= PROBLEM TO SOLVE =
The data below is to be set down exactly.

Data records
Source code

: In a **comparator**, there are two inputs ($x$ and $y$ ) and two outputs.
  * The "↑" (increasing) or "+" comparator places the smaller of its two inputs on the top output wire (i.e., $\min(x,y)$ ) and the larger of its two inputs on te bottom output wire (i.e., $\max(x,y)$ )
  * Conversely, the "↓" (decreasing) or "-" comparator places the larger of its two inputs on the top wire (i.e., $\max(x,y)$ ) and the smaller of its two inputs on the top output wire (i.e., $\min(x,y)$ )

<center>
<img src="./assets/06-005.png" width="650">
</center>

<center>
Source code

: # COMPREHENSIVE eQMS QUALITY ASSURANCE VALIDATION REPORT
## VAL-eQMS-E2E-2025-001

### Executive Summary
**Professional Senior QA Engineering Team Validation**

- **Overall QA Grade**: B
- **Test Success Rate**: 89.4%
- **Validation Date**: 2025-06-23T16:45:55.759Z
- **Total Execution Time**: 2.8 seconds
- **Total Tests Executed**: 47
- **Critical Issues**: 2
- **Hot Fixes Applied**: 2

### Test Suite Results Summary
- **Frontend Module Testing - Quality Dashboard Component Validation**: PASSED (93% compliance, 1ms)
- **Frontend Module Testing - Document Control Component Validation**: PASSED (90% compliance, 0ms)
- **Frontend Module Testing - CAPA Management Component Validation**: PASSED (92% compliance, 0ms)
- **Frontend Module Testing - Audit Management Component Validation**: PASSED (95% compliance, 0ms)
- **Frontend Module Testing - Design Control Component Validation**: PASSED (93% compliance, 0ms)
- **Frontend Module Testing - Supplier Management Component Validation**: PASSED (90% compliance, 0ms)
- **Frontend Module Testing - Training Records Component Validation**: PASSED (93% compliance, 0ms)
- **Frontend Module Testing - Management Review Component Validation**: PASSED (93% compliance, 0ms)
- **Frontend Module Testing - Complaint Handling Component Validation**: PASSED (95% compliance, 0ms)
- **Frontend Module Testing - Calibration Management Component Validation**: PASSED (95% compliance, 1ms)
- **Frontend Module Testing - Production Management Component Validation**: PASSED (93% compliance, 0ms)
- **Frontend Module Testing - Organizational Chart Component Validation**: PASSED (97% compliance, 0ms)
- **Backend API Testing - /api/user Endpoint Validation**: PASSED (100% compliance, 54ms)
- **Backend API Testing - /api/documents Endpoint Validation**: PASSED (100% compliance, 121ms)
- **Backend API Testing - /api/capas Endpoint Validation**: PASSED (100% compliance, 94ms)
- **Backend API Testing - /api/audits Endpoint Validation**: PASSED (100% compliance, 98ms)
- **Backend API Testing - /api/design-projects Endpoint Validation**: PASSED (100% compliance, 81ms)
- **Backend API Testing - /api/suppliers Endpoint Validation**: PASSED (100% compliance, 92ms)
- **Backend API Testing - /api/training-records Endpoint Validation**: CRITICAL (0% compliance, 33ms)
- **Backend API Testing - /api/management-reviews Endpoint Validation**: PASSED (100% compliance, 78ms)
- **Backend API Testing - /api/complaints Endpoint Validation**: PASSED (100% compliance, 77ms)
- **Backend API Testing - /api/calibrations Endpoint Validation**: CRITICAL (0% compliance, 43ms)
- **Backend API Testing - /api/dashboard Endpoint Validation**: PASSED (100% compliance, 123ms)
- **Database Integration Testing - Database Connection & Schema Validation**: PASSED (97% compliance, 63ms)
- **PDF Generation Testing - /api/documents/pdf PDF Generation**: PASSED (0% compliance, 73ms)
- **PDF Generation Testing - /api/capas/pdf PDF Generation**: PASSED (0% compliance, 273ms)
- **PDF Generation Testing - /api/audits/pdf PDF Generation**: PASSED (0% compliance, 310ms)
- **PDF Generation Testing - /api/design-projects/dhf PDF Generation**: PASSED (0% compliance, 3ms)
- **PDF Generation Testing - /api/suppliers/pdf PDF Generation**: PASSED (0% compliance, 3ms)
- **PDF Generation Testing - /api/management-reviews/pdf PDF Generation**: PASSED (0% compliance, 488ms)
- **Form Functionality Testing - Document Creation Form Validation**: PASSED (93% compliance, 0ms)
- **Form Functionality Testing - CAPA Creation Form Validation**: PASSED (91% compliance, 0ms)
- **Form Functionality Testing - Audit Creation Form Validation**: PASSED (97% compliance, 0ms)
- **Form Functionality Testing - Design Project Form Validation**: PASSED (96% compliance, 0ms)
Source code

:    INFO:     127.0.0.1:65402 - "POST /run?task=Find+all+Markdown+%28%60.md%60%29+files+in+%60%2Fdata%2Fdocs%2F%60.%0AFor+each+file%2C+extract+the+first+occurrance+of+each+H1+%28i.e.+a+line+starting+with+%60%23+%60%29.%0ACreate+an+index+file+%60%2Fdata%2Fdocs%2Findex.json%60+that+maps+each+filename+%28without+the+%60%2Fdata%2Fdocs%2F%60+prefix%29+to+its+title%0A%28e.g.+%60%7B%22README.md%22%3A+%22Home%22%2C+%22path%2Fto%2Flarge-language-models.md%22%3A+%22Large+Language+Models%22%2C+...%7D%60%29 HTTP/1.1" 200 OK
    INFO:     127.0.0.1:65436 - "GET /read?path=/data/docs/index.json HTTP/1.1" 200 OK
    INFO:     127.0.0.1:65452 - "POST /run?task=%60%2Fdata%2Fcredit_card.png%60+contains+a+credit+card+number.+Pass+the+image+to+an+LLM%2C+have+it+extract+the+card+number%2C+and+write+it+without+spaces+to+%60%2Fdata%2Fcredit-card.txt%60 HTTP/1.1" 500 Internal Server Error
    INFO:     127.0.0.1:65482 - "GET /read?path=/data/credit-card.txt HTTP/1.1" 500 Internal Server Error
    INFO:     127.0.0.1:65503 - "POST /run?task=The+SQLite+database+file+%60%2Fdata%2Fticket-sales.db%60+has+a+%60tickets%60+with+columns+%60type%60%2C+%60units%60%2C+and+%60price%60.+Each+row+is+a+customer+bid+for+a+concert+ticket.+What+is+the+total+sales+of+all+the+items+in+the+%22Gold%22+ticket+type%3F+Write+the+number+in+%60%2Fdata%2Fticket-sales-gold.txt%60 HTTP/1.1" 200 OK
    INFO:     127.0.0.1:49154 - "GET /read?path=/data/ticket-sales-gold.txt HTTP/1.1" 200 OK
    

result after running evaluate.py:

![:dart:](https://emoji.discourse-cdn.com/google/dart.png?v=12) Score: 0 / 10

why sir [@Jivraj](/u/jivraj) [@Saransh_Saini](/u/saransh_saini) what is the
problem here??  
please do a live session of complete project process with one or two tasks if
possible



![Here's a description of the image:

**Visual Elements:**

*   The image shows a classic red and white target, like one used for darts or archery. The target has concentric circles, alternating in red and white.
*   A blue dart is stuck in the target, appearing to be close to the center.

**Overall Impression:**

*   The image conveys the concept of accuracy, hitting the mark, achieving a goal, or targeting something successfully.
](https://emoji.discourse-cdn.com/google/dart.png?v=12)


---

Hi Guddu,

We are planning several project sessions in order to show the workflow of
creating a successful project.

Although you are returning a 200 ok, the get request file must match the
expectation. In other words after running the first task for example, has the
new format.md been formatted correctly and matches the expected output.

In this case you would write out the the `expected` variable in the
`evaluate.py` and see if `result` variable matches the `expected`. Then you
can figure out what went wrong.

= COMPLETED TASK =
Source code

: In a **comparator**, there are two inputs ($x$ and $y$ ) and two outputs.
  * The "↑" (increasing) or "+" comparator places the smaller of its two inputs on the top output wire (i.e., $\min(x,y)$ ) and the larger of its two inputs on te bottom output wire (i.e., $\max(x,y)$ )
  * Conversely, the "↓" (decreasing) or "-" comparator places the larger of its two inputs on the top wire (i.e., $\max(x,y)$ ) and the smaller of its two inputs on the top output wire (i.e., $\min(x,y)$ )

<center>
<img src="./assets/06-005.png" width="650">
</center>

<center>
Source code

: # COMPREHENSIVE eQMS QUALITY ASSURANCE VALIDATION REPORT
## VAL-eQMS-E2E-2025-001

### Executive Summary
**Professional Senior QA Engineering Team Validation**

- **Overall QA Grade**: B
- **Test Success Rate**: 89.4%
- **Validation Date**: 2025-06-23T16:45:55.759Z
- **Total Execution Time**: 2.8 seconds
- **Total Tests Executed**: 47
- **Critical Issues**: 2
- **Hot Fixes Applied**: 2

### Test Suite Results Summary
- **Frontend Module Testing - Quality Dashboard Component Validation**: PASSED (93% compliance, 1ms)
- **Frontend Module Testing - Document Control Component Validation**: PASSED (90% compliance, 0ms)
- **Frontend Module Testing - CAPA Management Component Validation**: PASSED (92% compliance, 0ms)
- **Frontend Module Testing - Audit Management Component Validation**: PASSED (95% compliance, 0ms)
- **Frontend Module Testing - Design Control Component Validation**: PASSED (93% compliance, 0ms)
- **Frontend Module Testing - Supplier Management Component Validation**: PASSED (90% compliance, 0ms)
- **Frontend Module Testing - Training Records Component Validation**: PASSED (93% compliance, 0ms)
- **Frontend Module Testing - Management Review Component Validation**: PASSED (93% compliance, 0ms)
- **Frontend Module Testing - Complaint Handling Component Validation**: PASSED (95% compliance, 0ms)
- **Frontend Module Testing - Calibration Management Component Validation**: PASSED (95% compliance, 1ms)
- **Frontend Module Testing - Production Management Component Validation**: PASSED (93% compliance, 0ms)
- **Frontend Module Testing - Organizational Chart Component Validation**: PASSED (97% compliance, 0ms)
- **Backend API Testing - /api/user Endpoint Validation**: PASSED (100% compliance, 54ms)
- **Backend API Testing - /api/documents Endpoint Validation**: PASSED (100% compliance, 121ms)
- **Backend API Testing - /api/capas Endpoint Validation**: PASSED (100% compliance, 94ms)
- **Backend API Testing - /api/audits Endpoint Validation**: PASSED (100% compliance, 98ms)
- **Backend API Testing - /api/design-projects Endpoint Validation**: PASSED (100% compliance, 81ms)
- **Backend API Testing - /api/suppliers Endpoint Validation**: PASSED (100% compliance, 92ms)
- **Backend API Testing - /api/training-records Endpoint Validation**: CRITICAL (0% compliance, 33ms)
- **Backend API Testing - /api/management-reviews Endpoint Validation**: PASSED (100% compliance, 78ms)
- **Backend API Testing - /api/complaints Endpoint Validation**: PASSED (100% compliance, 77ms)
- **Backend API Testing - /api/calibrations Endpoint Validation**: CRITICAL (0% compliance, 43ms)
- **Backend API Testing - /api/dashboard Endpoint Validation**: PASSED (100% compliance, 123ms)
- **Database Integration Testing - Database Connection & Schema Validation**: PASSED (97% compliance, 63ms)
- **PDF Generation Testing - /api/documents/pdf PDF Generation**: PASSED (0% compliance, 73ms)
- **PDF Generation Testing - /api/capas/pdf PDF Generation**: PASSED (0% compliance, 273ms)
- **PDF Generation Testing - /api/audits/pdf PDF Generation**: PASSED (0% compliance, 310ms)
- **PDF Generation Testing - /api/design-projects/dhf PDF Generation**: PASSED (0% compliance, 3ms)
- **PDF Generation Testing - /api/suppliers/pdf PDF Generation**: PASSED (0% compliance, 3ms)
- **PDF Generation Testing - /api/management-reviews/pdf PDF Generation**: PASSED (0% compliance, 488ms)
- **Form Functionality Testing - Document Creation Form Validation**: PASSED (93% compliance, 0ms)
- **Form Functionality Testing - CAPA Creation Form Validation**: PASSED (91% compliance, 0ms)
- **Form Functionality Testing - Audit Creation Form Validation**: PASSED (97% compliance, 0ms)
- **Form Functionality Testing - Design Project Form Validation**: PASSED (96% compliance, 0ms)
Source code

:    INFO:     127.0.0.1:65402 - "POST /run?task=Find+all+Markdown+%28%60.md%60%29+files+in+%60%2Fdata%2Fdocs%2F%60.%0AFor+each+file%2C+extract+the+first+occurrance+of+each+H1+%28i.e.+a+line+starting+with+%60%23+%60%29.%0ACreate+an+index+file+%60%2Fdata%2Fdocs%2Findex.json%60+that+maps+each+filename+%28without+the+%60%2Fdata%2Fdocs%2F%60+prefix%29+to+its+title%0A%28e.g.+%60%7B%22README.md%22%3A+%22Home%22%2C+%22path%2Fto%2Flarge-language-models.md%22%3A+%22Large+Language+Models%22%2C+...%7D%60%29 HTTP/1.1" 200 OK
    INFO:     127.0.0.1:65436 - "GET /read?path=/data/docs/index.json HTTP/1.1" 200 OK
    INFO:     127.0.0.1:65452 - "POST /run?task=%60%2Fdata%2Fcredit_card.png%60+contains+a+credit+card+number.+Pass+the+image+to+an+LLM%2C+have+it+extract+the+card+number%2C+and+write+it+without+spaces+to+%60%2Fdata%2Fcredit-card.txt%60 HTTP/1.1" 500 Internal Server Error
    INFO:     127.0.0.1:65482 - "GET /read?path=/data/credit-card.txt HTTP/1.1" 500 Internal Server Error
    INFO:     127.0.0.1:65503 - "POST /run?task=The+SQLite+database+file+%60%2Fdata%2Fticket-sales.db%60+has+a+%60tickets%60+with+columns+%60type%60%2C+%60units%60%2C+and+%60price%60.+Each+row+is+a+customer+bid+for+a+concert+ticket.+What+is+the+total+sales+of+all+the+items+in+the+%22Gold%22+ticket+type%3F+Write+the+number+in+%60%2Fdata%2Fticket-sales-gold.txt%60 HTTP/1.1" 200 OK
    INFO:     127.0.0.1:49154 - "GET /read?path=/data/ticket-sales-gold.txt HTTP/1.1" 200 OK
    

result after running evaluate.py:

![:dart:](https://emoji.discourse-cdn.com/google/dart.png?v=12) Score: 0 / 10

why sir [@Jivraj](/u/jivraj) [@Saransh_Saini](/u/saransh_saini) what is the
problem here??  
please do a live session of complete project process with one or two tasks if
possible



![Here's a description of the image:

**Visual Elements:**

*   The image shows a classic red and white target, like one used for darts or archery. The target has concentric circles, alternating in red and white.
*   A blue dart is stuck in the target, appearing to be close to the center.

**Overall Impression:**

*   The image conveys the concept of accuracy, hitting the mark, achieving a goal, or targeting something successfully.
](https://emoji.discourse-cdn.com/google/dart.png?v=12)


---

Hi Guddu,

We are planning several project sessions in order to show the workflow of
creating a successful project.

Although you are returning a 200 ok, the get request file must match the
expectation. In other words after running the first task for example, has the
new format.md been formatted correctly and matches the expected output.

In this case you would write out the the `expected` variable in the
`evaluate.py` and see if `result` variable matches the `expected`. Then you
can figure out what went wrong.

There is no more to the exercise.